[[ Supplied material, beginning ]]
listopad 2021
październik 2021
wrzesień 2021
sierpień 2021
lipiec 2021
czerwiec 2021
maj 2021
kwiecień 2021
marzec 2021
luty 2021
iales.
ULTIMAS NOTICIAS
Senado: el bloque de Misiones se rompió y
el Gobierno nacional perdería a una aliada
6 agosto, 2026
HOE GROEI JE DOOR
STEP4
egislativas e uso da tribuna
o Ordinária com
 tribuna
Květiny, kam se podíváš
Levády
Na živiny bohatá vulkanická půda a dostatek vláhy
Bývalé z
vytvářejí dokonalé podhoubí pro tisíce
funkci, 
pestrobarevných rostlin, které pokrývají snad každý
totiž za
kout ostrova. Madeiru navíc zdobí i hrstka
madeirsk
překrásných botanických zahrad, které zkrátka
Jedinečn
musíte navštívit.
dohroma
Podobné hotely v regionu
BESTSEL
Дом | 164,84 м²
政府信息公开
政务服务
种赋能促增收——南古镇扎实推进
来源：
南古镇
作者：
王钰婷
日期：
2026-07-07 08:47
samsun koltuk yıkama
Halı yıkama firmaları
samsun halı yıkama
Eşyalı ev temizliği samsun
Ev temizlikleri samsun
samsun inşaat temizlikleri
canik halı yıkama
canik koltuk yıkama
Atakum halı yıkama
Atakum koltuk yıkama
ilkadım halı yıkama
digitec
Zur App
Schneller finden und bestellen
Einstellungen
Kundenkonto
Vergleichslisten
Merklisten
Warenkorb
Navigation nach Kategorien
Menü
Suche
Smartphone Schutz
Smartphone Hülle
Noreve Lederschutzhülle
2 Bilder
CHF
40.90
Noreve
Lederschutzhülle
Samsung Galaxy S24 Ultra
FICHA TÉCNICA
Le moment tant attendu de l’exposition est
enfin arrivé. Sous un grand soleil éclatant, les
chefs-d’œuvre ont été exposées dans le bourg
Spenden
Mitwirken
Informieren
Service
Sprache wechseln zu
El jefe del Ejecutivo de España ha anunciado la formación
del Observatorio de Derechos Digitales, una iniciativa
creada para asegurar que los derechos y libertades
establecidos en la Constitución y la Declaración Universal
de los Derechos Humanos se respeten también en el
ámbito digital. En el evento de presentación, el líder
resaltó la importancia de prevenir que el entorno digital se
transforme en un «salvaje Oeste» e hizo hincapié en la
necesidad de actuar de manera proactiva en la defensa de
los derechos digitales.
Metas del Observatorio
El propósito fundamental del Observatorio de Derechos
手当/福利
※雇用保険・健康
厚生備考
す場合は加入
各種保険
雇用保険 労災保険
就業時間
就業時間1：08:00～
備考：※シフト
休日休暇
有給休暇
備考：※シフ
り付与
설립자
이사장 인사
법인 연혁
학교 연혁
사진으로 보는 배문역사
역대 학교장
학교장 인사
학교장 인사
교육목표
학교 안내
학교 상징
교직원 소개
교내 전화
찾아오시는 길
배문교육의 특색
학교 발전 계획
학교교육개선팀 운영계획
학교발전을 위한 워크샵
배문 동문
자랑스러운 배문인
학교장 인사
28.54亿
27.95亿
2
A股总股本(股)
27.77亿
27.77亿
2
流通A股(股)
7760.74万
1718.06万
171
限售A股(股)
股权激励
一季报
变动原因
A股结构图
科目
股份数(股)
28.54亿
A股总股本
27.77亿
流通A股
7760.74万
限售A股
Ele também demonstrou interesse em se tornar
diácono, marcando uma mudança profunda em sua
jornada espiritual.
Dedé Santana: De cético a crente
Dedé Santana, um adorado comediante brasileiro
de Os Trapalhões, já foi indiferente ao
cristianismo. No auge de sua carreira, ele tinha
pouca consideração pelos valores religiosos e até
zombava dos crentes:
[[ Supplied material, end ]]
* **Instructions for the task**
Go through the listing above and write out exactly the lines starting with the one holding "Kundenkonto" and running through the one holding "학교교육개선팀 운영계획", ends included, and no others.

* **The completed task**
Kundenkonto
Vergleichslisten
Merklisten
Warenkorb
Navigation nach Kategorien
Menü
Suche
Smartphone Schutz
Smartphone Hülle
Noreve Lederschutzhülle
2 Bilder
CHF
40.90
Noreve
Lederschutzhülle
Samsung Galaxy S24 Ultra
FICHA TÉCNICA
Le moment tant attendu de l’exposition est
enfin arrivé. Sous un grand soleil éclatant, les
chefs-d’œuvre ont été exposées dans le bourg
Spenden
Mitwirken
Informieren
Service
Sprache wechseln zu
El jefe del Ejecutivo de España ha anunciado la formación
del Observatorio de Derechos Digitales, una iniciativa
creada para asegurar que los derechos y libertades
establecidos en la Constitución y la Declaración Universal
de los Derechos Humanos se respeten también en el
ámbito digital. En el evento de presentación, el líder
resaltó la importancia de prevenir que el entorno digital se
transforme en un «salvaje Oeste» e hizo hincapié en la
necesidad de actuar de manera proactiva en la defensa de
los derechos digitales.
Metas del Observatorio
El propósito fundamental del Observatorio de Derechos
手当/福利
※雇用保険・健康
厚生備考
す場合は加入
各種保険
雇用保険 労災保険
就業時間
就業時間1：08:00～
備考：※シフト
休日休暇
有給休暇
備考：※シフ
り付与
설립자
이사장 인사
법인 연혁
학교 연혁
사진으로 보는 배문역사
역대 학교장
학교장 인사
학교장 인사
교육목표
학교 안내
학교 상징
교직원 소개
교내 전화
찾아오시는 길
배문교육의 특색
학교 발전 계획
학교교육개선팀 운영계획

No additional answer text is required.